Charge Anxiety, the fear that your electric car won’t charge up as quickly as you need it to may be one step further away if you’re a 2011 Nissan Leaf owner willing to throw caution to the wind and hack your $25,000 bundle of joy.
At least that’s the message coming from a select group of 2011 Nissan Leaf owners who feel that the included portable Level 1 Electric Vehicle Supply Equipment (EVSE to those in the know) that comes with the electric five seat family hatch isn’t quite up to the job.
In a move as predictable as the changing of the seasons, a group of hardcore EV enthusiasts have taken the standard 110V Level 1 ‘portable EVSE’ that ships with every Nissan Leaf and hacked it to support 220V Level 2 charging.
The Desire to be Free
2011 Nissan Leaf, Nashville, October 2010
In an ideal world, EV charging points would exist everywhere, from freeway rest stops through to the local grocery store. But while dedicated Level 2 and Level 3 charge stations are still being implemented, owners keen to take their Leafs outside of the urban jungle are stuck with a question. Where to charge?
While their Tesla-owning brethren have been enjoying the freedom to access reasonably fast charging wherever power presents itself courtesy of the $1500 Universal Mobile Connector, drivers of the 2011 Nissan Leaf and 2011 Chevrolet Volt have been forced to charge from domestic 110V outlets when a specialised charging station could not be found.
For the Leaf, that equates to little more than a few miles for every hour plugged in, and a total charge time expressed in double digits.
An Impatient, Yet Functional Solution
In a short few months, several firms are promising factory-built portable EVSE that can charge an electric car at level 2 up to 32 Amps.

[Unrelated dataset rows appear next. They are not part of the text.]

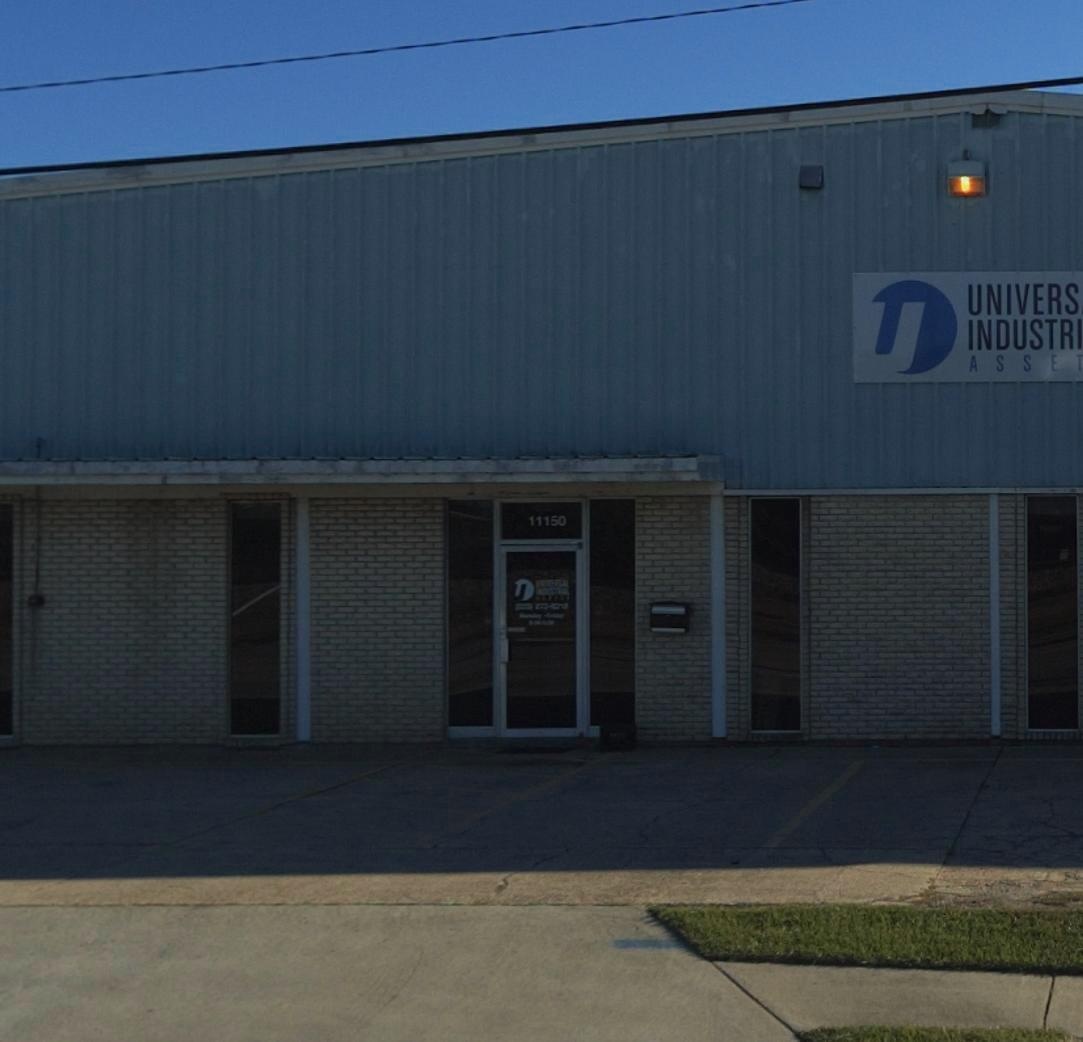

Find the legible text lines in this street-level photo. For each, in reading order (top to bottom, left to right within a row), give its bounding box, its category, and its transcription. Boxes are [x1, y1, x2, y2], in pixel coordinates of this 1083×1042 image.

[965, 281, 1081, 318] BusinessName: UNIVERS
[967, 317, 1082, 351] BusinessName: INDUSTRI
[967, 352, 1058, 372] BusinessName: ASSE
[527, 513, 568, 528] StreetNumber: 11150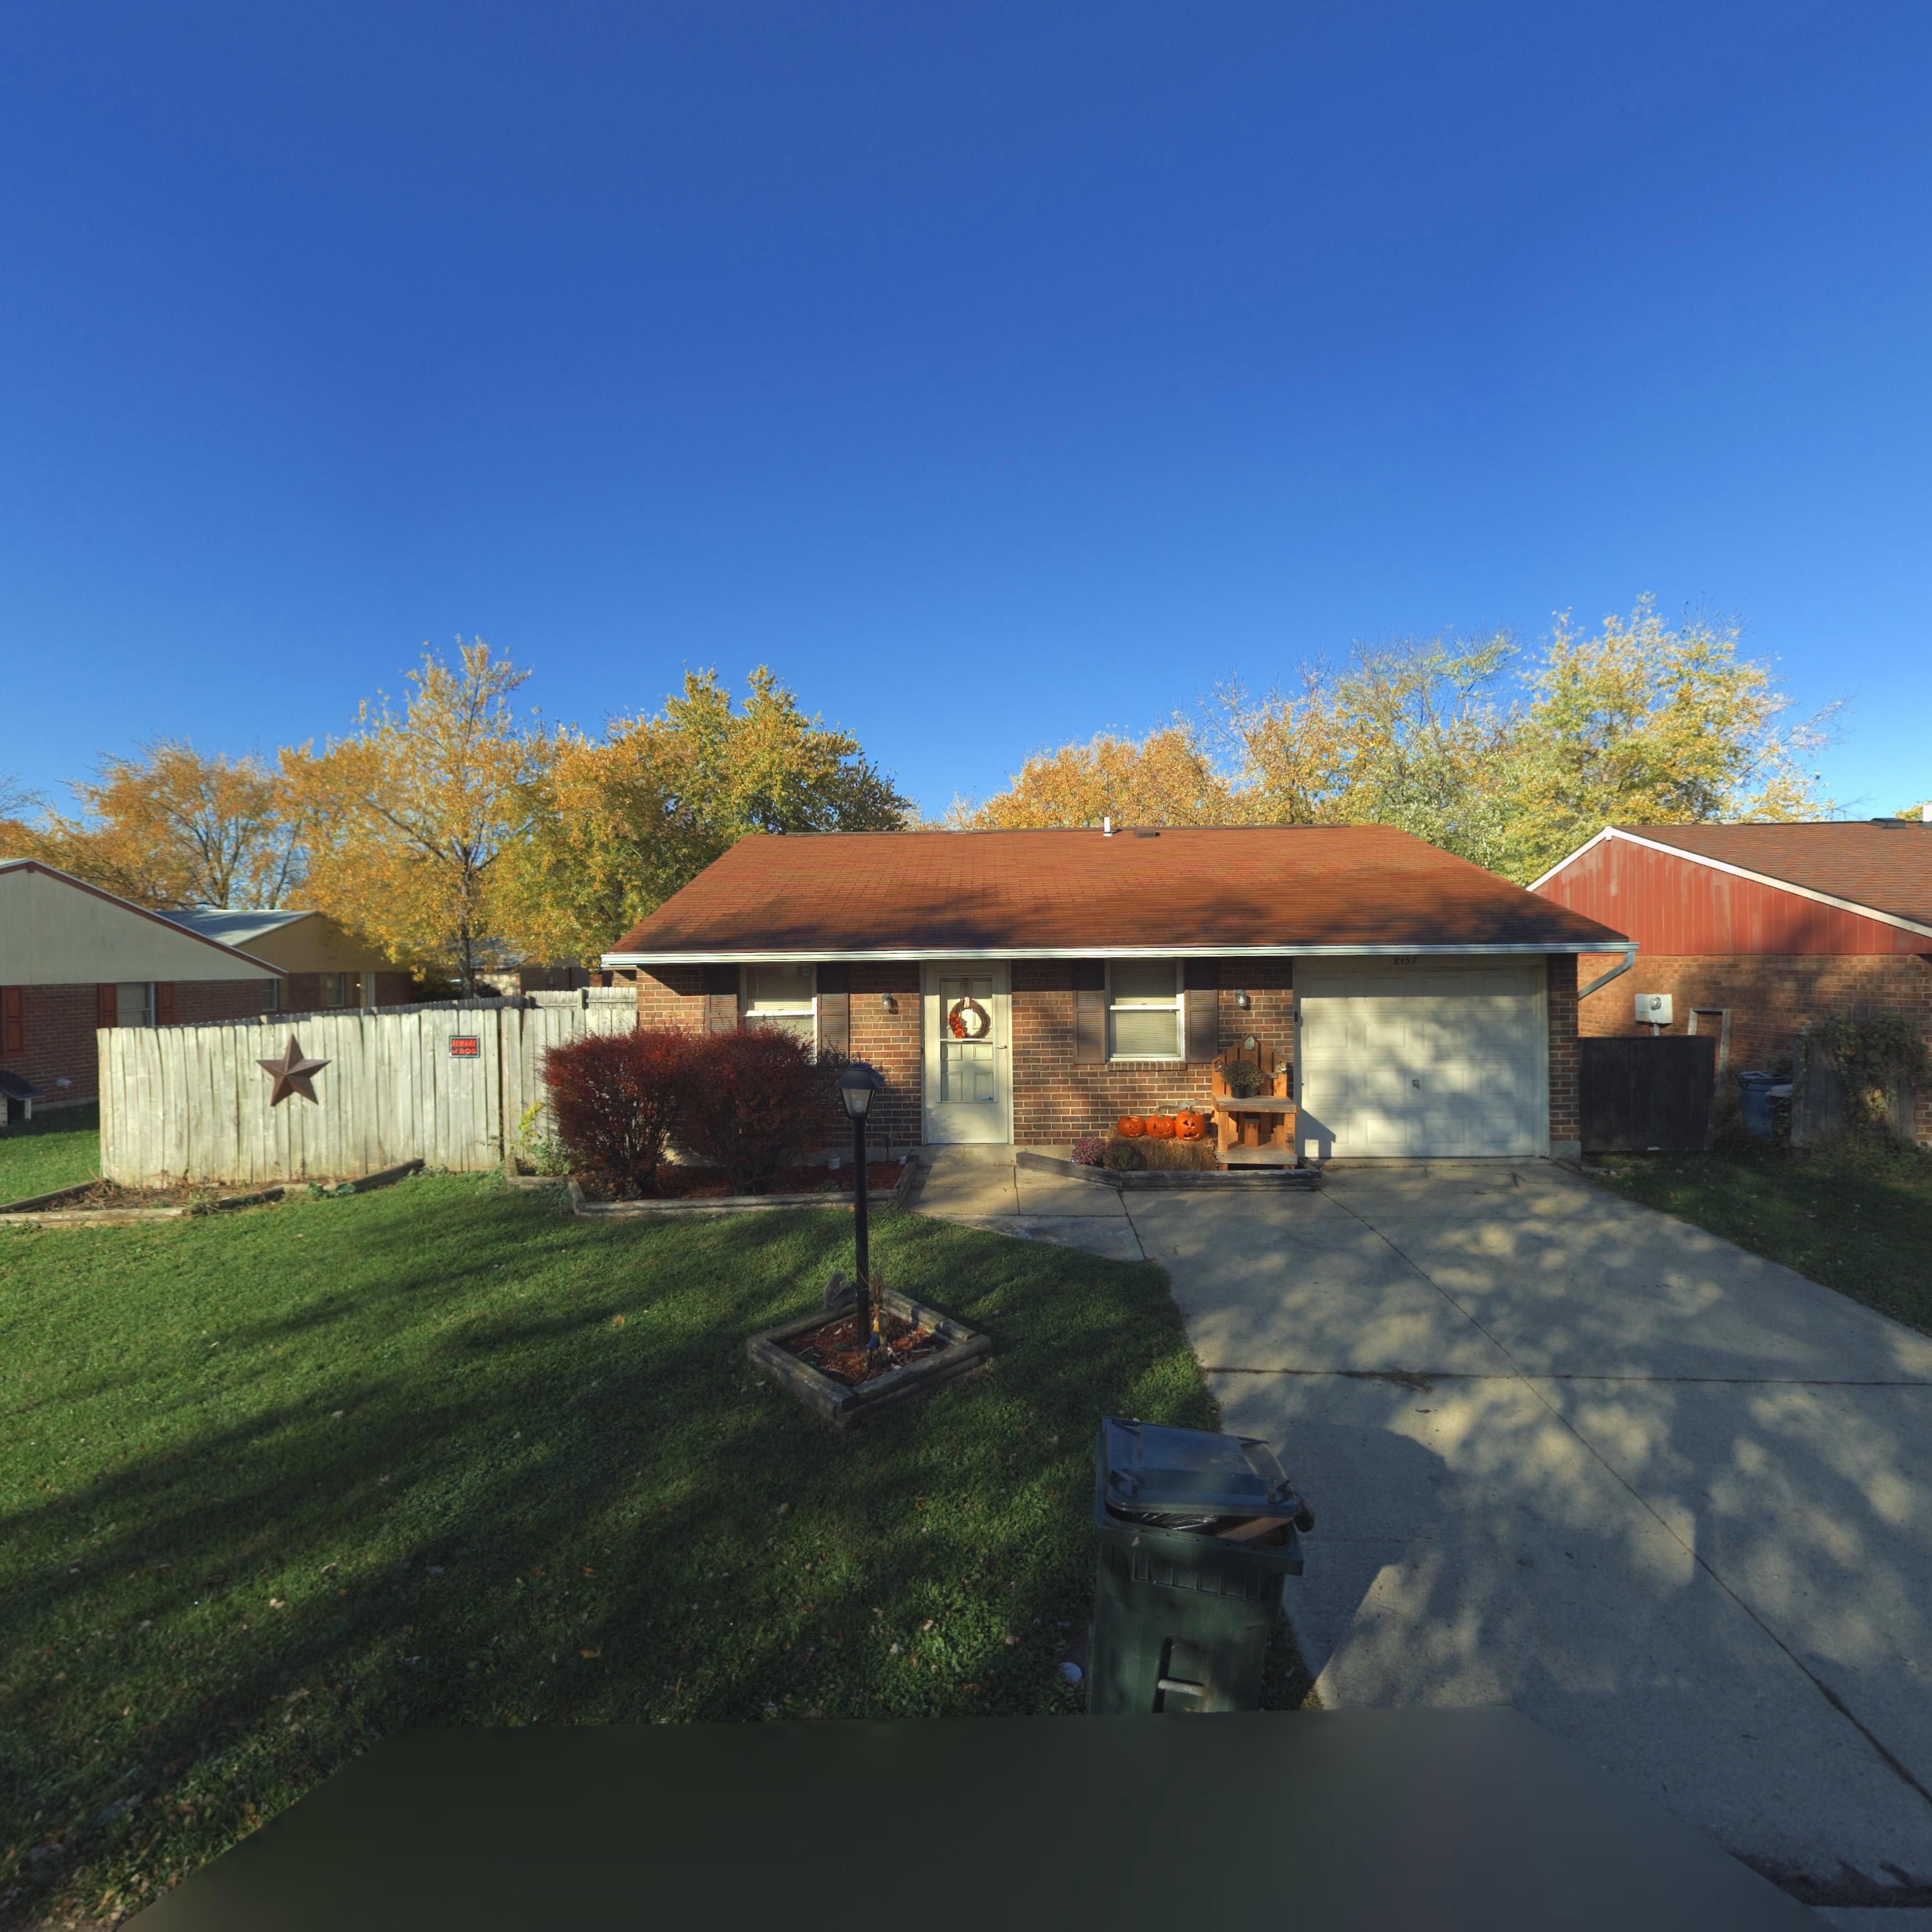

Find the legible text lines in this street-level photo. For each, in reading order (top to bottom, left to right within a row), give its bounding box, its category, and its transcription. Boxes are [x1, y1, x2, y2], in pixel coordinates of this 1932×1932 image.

[1393, 956, 1419, 965] StreetNumber: 8157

For now though, the lack of portable Level 2 EVSE on the market prompted the investigation. Could a factory-built portable EVSE Level 1 unit be hacked to produce a portable Level 2 unit?
If initial tests are anything to go by the answer is a resounding yes. By adding appropriate ‘pigtail’ connectors to a modified EVSE, Leaf owners have the chance to charge up wherever they find a 110V or 240V outlet, regardless of the socket type presented.
Void Your Warranty, Screw Your Insurance
2011 Nissan Leaf
2011 Nissan Leaf
Let’s be completely frank. We knew it would only be a matter of time before someone somewhere hacked their factory-built EV.
But while we’re fans of the traditions of electric vehicle ownership where people tinkered in their workshops late into the night to produce some truly amazing and versatile converted electric cars, factory built EVs are a whole different matter.
Just like anyone who converts their Toyota Prius into a plug-in Prius there are inherent dangers to modifying an EVSE.
Not only is it possible to do harm to the EVSE unit, but an untested modification like this could even destroy all or part of your car. A single error in execution in such a modification could result in a very expensive paperweight.
As a hobbyist, mistakes and errors are part of the fun of building an electric car. They’re an inevitable part of the process, something this author has learnt many times.
But while most do-it-yourself EV projects are reasonably simple to fix even without a warranty, the Nissan Leaf is a complex and expensive car to fix when things go wrong - especially if you just voided your warranty
If you want an EVSE you can take with you for your 2011 Nissan Leaf that costs a whole lot less than the ones predicted to come to market soon, or you just want to satisfy some nomadic instinct the modification is just for you.
But, and it is a big but, you risk voiding your car’s warranty, damaging your car and even perhaps yourself. We think waiting for a commercial unit would make more sense, unless you are an accomplished electric engineer or are willing to take the consequences if things go wrong.
Modifying your EVSE? It seems to work and it's cheap. But don't expect Nissan to help you if things go wrong. Consider yourself duly warned.